L’ultimo grande personaggio storico cinese che secondo me ha ancora una certa influenza sulla Cina moderna non era un pensatore, ma un abilissimo generale, il cui nome era Sunzi.

Il pensiero strategico-militare di Sunzi è racchiuso nella sua opera “孙子兵法” (Sunzi Binfa), letteralmente “La strategia militare di Sunzi”, ma conosciuto a livello internazionale con il titolo inglese “The Art of War”, in italiano “L’Arte della guerra”.

È un manuale tuttora presente nelle accademie militari di tutto il mondo, a sottolineare la sua attualità per quanto riguarda le strategie militari, nonostante i millenni passati e le enormi innovazioni avvenute in campo tecnologico-militare, e io ritengo personalmente che diversi passaggi del manuale avrebbero dovuto essere presi più in considerazione dai vertici militari di Russia e Ucraina.

Ad esempio, un brano del decimo capitolo (l’opera in totale è divisa in 13 capitoli, ognuno con un argomento specifico) recita “Quando il generale è incapace di valutare la consistenza del nemico, e impegna una piccola forza per affrontarne una grande, o truppe deboli per contrastare truppe più forti, o affida incarichi a subalterni, il risultato è la sconfitta”.

Ora non sto qui a fare un’analisi dell’andamento del conflitto in Ucraina, ma credo che questo passaggio, all’apparenza semplice, non sia stato recepito molto bene da nessuno dei due schieramenti.

Un altro brano che dovrebbe essere letto e compreso sia dai vertici russi che quelli ucraini, secondo me è questo del terzo capitolo

“In guerra è meglio conquistare uno Stato intatto.
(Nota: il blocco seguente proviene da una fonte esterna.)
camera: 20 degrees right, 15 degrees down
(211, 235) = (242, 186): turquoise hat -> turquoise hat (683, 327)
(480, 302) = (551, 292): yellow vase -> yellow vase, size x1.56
Devastarlo significa ottenere un risultato minore”.

Certo, questo passaggio andrebbe fatto leggere soprattutto a Putin, ma anche chi si difende a oltranza anche quando le condizioni non sono vantaggiose, dovrebbe rifletterci su. Anche se le truppe russe si ritirassero oggi stesso, il governo Zelensky avrebbe in mano una grossa fetta del territorio devastata e da ricostruire.

Un altro aspetto fondamentale dell’opera, è che la resa non viene considerata affatto un disonore, naturalmente dipende dalla situazione, e infatti sempre nel capitolo 3, possiamo leggere

“Quando sei inferiore in tutto, se puoi ritirati”, ma anche

“Se sei inferiore in tutto al nemico, devi riuscire a sfuggirgli. Se ti ostini a cercare il combattimento, sarai fatto prigioniero perché, per una forza più potente, una forza esigua diventa preda desiderata”.

Come già detto però, “L’arte della guerra” è tuttora utile per capire la mentalità cinese in campo militare e non solo, come si evince dall’ennesimo passaggio del terzo capitolo, e cioè

“Ottenere cento vittorie su cento battaglie, non è il massimo dell’abilità: vincere il nemico senza bisogno di combattere, quello è il trionfo massimo”.

Questo l’ho sempre detto a chi pensava che la Cina avesse approfittato della “distrazione” degli Stati Uniti impegnati nella guerra in Ucraina (affermazione quasi più offensiva per gli Stati Uniti che per la Cina, visto che è impensabile che gli Stati Uniti si distraggano dal perseguimento del loro obiettivo principale, ovvero il controllo del Pacifico), perché non è il modus operandi cinese, lo dimostra la Storia di un Paese che molto raramente ha dichiarato guerra a un altro Stato, quello di raggiungere il proprio obiettivo con la forza quando questa comporta dei rischi, e di rischi per la Cina ce ne sarebbero tantissimi in caso di una scriteriata invasione militare dell’isola che comunque, va ricordato, è de facto riconosciuta dalla comunità internazionale come parte integrante del territorio cinese, come ho scritto nel mio precedente articolo.

Il Dragone cerca sempre di ottenere ciò che vuole con la persuasione (economica) e l’intimidazione, ma il ricorso alle armi è l’estrema ratio, proprio come pensava Sunzi.

Certo è che la visita della Pelosi a Taipei, che ha scatenato la furiosa reazione cinese sfociata in esercitazioni militari intorno a Taiwan, si poteva assolutamente evitare, una mossa provocatoria e osteggiata persino nelle alte sfere del governo americano.